• [Source extract]
== == ==

# New Fire HD10 and Zinio for libraries HDX vs HD?



## Mollyb52 (Jan 4, 2009)

I just saw Amazon came out with the new HD10.  I currently have a HDX8.9.  I love it but have always thought for magazines and videos a larger screen would be great.  I download several magazines every month from my local library via Zinio for libraries.  Has anyone else tried Zinio for libraries on the new HD10?  What is the difference between HD and HDX?  Thanks in advance for any help.


----------



## BruceS (Feb 7, 2009)

I have not tried Zinio, but I do have both the HDX 8.9 and the HD10.

If I put them both side by side with the long axis of the tablets facing so that I am viewing them like book pages, the page width is identical and the height is greater for the HD10.

The only magazine I currently have a subscription to is National Geographic. 

Neither Fire allows a full page view with a font that is any where near large enough to be readable for me.


----------



## MsScarlett (Jan 12, 2010)

I put the Zinio app on my HD 10 and so far, so good.  It's a nice size for magazines.  I don't have an HDX for comparison any more, but I like having the bigger screen for magazine browsing.


----------



## barryem (Oct 19, 2010)

== == ==

• [Material for this exercise]

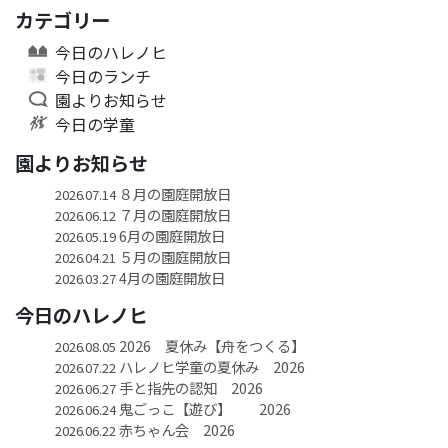
カテゴリー
今日のハレノヒ
今日のランチ
園よりお知らせ
今日の学童
園よりお知らせ
８月の園庭開放日
2026.07.14
７月の園庭開放日
2026.06.12
6月の園庭開放日
2026.05.19
５月の園庭開放日
2026.04.21
4月の園庭開放日
2026.03.27
今日のハレノヒ
2026 夏休み【舟をつくる】
2026.08.05
ハレノヒ学童の夏休み 2026
2026.07.22
手と指先の認知 2026
2026.06.27
鬼ごっこ【遊び】 2026
2026.06.24
赤ちゃん会 2026
2026.06.22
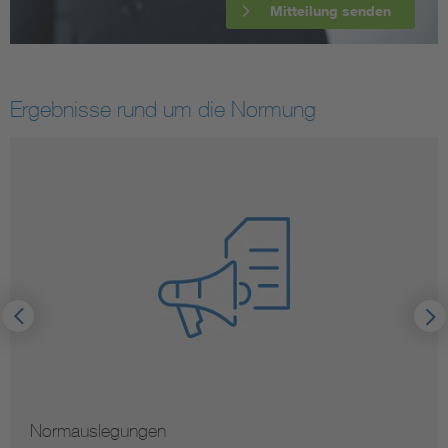
Mitteilung senden
Ergebnisse rund um die Normung
Normauslegungen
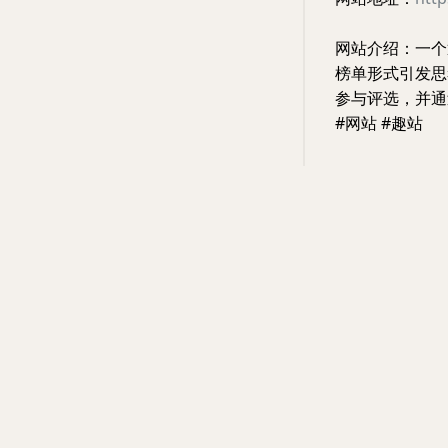
网站介绍：一个
榜单形式引发思
参与评选，并通
#网站 #趣站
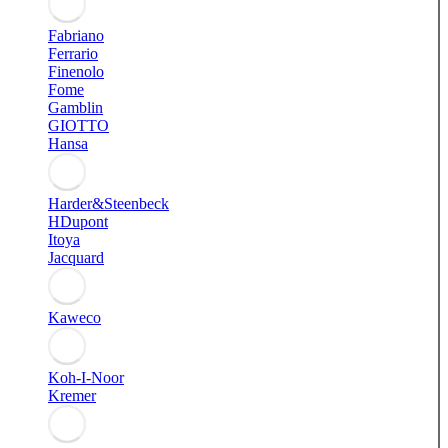
Fabriano
Ferrario
Finenolo
Fome
Gamblin
GIOTTO
Hansa
Harder&Steenbeck
HDupont
Itoya
Jacquard
Kaweco
Koh-I-Noor
Kremer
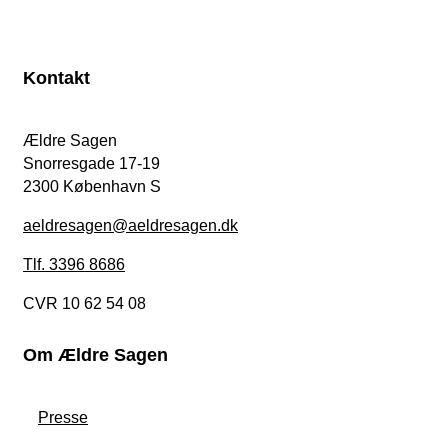
Kontakt
Ældre Sagen
Snorresgade 17-19
2300 København S
aeldresagen@aeldresagen.dk
Tlf. 3396 8686
CVR 10 62 54 08
Om Ældre Sagen
Presse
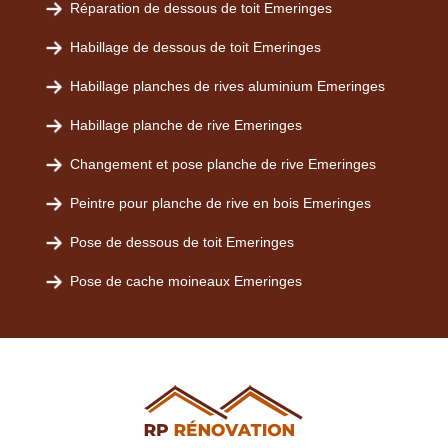
Réparation de dessous de toit Emeringes
Habillage de dessous de toit Emeringes
Habillage planches de rives aluminium Emeringes
Habillage planche de rive Emeringes
Changement et pose planche de rive Emeringes
Peintre pour planche de rive en bois Emeringes
Pose de dessous de toit Emeringes
Pose de cache moineaux Emeringes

== == ==

• [Required actions]
• A. Can you echo the records word for word, from the line with "Réparation de dessous de toit Emeringes" up to and including the final line of the records?
• B. Can you continue the forum thread on the Fire HD10 and Zinio for libraries from where it stops?

• [Results for each task]
• A.
Réparation de dessous de toit Emeringes
Habillage de dessous de toit Emeringes
Habillage planches de rives aluminium Emeringes
Habillage planche de rive Emeringes
Changement et pose planche de rive Emeringes
Peintre pour planche de rive en bois Emeringes
Pose de dessous de toit Emeringes
Pose de cache moineaux Emeringes

• B.
I have the Fire HD 8.9 and also a couple of 10" tablets with the same resolution as the new 10" Fire.  The extra size is helpful but for comic book reading the higher resolution of the HD 8.9 is a big improvement and far outweighs the value of the larger screen.

This is a minor issue for me since I don't read many comics but I read one now and then and I thought it was worth mentioning.

Barry


----------



## MaxLee (Oct 7, 2015)

Mollyb52 said:


> I just saw Amazon came out with the new HD10. I currently have a HDX8.9. I love it but have always thought for magazines and videos a larger screen would be great. I download several magazines every month from my local library via Zinio for libraries. Has anyone else tried Zinio for libraries on the new HD10? What is the difference between HD and HDX? Thanks in advance for any help.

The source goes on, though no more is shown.